I'm getting blisters problem when I'm curing my styrene-butadiene rubber coating (SBR contains high parts of styrene) at temperature > 95 celsius. Thickness of the coating is around 1.5 mm on the cotton fabric. And it is a water-based SBR coating.
Need more info to answer this question... thickness of coating, is it solvent cast coating, if so which solvent... and most importantly the type of curing system.
General rule of thumb is using mixed solvents with different volatilities minimizes blisters, and using vacuum can completely eliminate it.. coming to curing systems, DCP cure system tends to be more blistery than sulphur cure... some times adding fillers can eliminate blisters.
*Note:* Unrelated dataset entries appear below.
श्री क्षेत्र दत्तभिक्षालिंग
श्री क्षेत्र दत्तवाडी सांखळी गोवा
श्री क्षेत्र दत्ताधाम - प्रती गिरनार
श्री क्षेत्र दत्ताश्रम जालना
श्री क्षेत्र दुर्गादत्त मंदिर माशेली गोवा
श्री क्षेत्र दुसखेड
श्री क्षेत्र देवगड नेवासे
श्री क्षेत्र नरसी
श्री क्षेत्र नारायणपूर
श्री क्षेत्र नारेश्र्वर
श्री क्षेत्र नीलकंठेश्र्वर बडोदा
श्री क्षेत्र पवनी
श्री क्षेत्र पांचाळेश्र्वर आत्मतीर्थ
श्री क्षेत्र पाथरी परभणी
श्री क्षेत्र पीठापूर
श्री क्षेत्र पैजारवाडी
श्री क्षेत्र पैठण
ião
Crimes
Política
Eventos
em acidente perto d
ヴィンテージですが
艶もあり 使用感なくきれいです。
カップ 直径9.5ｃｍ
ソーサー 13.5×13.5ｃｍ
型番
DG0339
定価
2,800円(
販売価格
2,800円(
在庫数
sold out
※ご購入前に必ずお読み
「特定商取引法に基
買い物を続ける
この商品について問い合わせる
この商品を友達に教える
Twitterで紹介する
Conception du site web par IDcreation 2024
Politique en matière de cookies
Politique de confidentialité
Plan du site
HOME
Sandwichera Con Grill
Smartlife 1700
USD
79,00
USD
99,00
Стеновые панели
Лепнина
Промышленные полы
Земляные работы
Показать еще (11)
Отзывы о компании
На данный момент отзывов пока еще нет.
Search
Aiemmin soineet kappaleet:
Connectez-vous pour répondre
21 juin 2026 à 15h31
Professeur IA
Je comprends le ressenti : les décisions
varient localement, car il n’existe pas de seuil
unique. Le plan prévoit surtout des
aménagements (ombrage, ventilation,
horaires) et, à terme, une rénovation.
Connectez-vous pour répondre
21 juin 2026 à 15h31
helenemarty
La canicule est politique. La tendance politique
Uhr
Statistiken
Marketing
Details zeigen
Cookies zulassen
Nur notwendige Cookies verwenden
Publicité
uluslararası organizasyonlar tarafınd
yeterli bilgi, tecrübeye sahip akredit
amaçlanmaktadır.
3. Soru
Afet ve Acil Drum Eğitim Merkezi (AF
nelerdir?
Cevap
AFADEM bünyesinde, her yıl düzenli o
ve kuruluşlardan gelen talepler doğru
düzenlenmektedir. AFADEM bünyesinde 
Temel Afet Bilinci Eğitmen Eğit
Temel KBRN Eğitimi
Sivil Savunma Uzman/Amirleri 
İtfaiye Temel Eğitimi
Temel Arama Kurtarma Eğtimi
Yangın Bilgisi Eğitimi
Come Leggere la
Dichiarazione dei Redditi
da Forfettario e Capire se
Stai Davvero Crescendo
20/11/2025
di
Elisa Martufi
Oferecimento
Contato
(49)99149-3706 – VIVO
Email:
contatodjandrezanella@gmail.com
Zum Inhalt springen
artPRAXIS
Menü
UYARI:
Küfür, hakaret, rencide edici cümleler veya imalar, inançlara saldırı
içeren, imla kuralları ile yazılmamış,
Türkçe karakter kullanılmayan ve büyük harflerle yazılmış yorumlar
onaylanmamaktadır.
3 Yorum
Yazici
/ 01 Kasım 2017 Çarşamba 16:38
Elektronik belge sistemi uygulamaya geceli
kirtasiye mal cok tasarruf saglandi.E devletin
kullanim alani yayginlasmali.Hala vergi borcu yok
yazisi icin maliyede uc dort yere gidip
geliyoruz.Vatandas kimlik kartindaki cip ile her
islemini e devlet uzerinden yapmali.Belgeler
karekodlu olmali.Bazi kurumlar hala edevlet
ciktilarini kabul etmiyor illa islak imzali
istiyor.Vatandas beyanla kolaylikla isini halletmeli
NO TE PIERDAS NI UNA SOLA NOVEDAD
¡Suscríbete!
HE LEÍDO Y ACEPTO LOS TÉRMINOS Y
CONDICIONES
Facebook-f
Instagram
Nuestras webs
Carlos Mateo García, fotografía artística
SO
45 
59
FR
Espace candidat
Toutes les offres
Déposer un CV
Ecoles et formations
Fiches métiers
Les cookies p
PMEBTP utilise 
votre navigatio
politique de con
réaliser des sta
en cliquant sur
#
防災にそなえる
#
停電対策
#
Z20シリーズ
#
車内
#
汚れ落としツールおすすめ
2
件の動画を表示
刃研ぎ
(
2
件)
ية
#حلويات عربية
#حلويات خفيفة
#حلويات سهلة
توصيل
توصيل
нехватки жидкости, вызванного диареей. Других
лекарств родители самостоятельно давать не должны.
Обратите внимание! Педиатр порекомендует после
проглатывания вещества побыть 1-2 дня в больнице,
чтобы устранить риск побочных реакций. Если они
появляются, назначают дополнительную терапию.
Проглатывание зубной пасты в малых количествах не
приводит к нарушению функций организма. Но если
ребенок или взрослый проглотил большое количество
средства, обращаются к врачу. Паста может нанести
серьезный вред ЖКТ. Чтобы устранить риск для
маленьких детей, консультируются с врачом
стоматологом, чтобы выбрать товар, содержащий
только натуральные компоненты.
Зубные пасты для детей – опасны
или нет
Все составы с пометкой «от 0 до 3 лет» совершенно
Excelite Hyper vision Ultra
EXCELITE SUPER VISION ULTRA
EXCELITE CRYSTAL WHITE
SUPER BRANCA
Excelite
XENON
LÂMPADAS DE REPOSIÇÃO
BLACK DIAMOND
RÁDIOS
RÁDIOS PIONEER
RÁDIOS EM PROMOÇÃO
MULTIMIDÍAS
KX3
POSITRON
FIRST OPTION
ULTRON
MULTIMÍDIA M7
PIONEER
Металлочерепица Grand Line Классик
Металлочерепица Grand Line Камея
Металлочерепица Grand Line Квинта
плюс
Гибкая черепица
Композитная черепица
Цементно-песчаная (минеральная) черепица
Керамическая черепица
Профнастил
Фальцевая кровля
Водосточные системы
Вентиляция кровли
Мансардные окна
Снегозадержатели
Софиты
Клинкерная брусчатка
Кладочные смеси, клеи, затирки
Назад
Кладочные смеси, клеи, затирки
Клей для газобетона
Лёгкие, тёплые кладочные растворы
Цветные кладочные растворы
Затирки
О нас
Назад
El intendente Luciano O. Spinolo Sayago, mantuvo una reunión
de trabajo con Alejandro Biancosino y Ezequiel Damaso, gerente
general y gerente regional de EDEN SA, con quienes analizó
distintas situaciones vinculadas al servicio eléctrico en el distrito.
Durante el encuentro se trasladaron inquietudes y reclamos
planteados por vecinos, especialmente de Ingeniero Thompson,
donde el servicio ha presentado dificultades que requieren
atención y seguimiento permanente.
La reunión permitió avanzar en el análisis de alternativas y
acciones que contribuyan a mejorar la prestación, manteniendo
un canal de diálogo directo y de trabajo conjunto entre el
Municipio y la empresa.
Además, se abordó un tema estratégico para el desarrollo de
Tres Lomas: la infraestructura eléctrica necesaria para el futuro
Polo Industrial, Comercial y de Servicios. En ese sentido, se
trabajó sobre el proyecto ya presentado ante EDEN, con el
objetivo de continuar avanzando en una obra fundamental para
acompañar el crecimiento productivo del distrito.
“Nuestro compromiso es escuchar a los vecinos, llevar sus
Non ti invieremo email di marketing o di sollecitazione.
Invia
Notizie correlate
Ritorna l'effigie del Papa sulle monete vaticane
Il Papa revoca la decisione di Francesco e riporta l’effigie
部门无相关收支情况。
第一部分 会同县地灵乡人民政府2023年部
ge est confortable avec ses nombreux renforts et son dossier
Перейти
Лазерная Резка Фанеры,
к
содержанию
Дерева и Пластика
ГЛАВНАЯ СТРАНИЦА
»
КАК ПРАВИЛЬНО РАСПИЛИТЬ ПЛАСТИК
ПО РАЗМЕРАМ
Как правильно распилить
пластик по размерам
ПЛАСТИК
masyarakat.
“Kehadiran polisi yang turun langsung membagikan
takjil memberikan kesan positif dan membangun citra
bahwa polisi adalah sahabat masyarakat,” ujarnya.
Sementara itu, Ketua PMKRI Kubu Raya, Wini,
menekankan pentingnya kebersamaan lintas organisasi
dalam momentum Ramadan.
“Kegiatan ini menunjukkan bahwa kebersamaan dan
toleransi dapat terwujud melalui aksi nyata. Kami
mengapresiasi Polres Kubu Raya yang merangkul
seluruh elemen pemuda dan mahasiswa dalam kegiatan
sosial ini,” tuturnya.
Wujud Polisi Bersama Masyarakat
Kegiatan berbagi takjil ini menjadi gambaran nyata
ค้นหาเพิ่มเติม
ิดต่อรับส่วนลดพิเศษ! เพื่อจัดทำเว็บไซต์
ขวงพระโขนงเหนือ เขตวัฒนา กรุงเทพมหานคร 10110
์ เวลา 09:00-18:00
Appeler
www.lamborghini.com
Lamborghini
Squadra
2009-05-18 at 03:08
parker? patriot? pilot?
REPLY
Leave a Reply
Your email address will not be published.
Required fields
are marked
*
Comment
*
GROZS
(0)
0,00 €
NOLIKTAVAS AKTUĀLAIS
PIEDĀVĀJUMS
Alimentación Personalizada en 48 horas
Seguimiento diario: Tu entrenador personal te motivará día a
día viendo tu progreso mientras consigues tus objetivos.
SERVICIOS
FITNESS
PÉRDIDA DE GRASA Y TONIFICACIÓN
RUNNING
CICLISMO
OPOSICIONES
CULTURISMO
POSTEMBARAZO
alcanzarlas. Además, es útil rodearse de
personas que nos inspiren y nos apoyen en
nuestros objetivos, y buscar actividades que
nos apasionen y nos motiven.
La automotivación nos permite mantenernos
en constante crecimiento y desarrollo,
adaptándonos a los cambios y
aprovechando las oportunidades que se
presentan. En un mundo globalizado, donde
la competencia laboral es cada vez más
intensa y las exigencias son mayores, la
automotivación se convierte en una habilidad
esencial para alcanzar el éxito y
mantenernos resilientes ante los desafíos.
Trapped air could be the root cause of blisters. The air may appear from water vapor, volatiles from the resin, or decomposing by-products. Try to cure the materials under pressure and in vacuum, increase the pressure, check the mould -the grooves should be on top, bottom and side.
Solution based SBR may contain water or other solvent depending on process. Other impurities may be thiol or organometallic compound. I suggest you carry out curing in stages so that any entrapped molecule or catalyst or ther agent will be destroyed. Then the final curing at high temperature can be carried out. Alternatively, as suggested by other you carry out curing in vacuum. In this case raise the temperature slowly.
Further to my earlier answer, I have one more advice. You can heat to the curing temperature under pressure for short while and remove the pressure. Again apply pressure and heat. Do it for 2-3 times and finally cure for remaining period under pressure. Intermittent relieving stress removes the gaseous materials at high temperature when rubber is not only in soft state.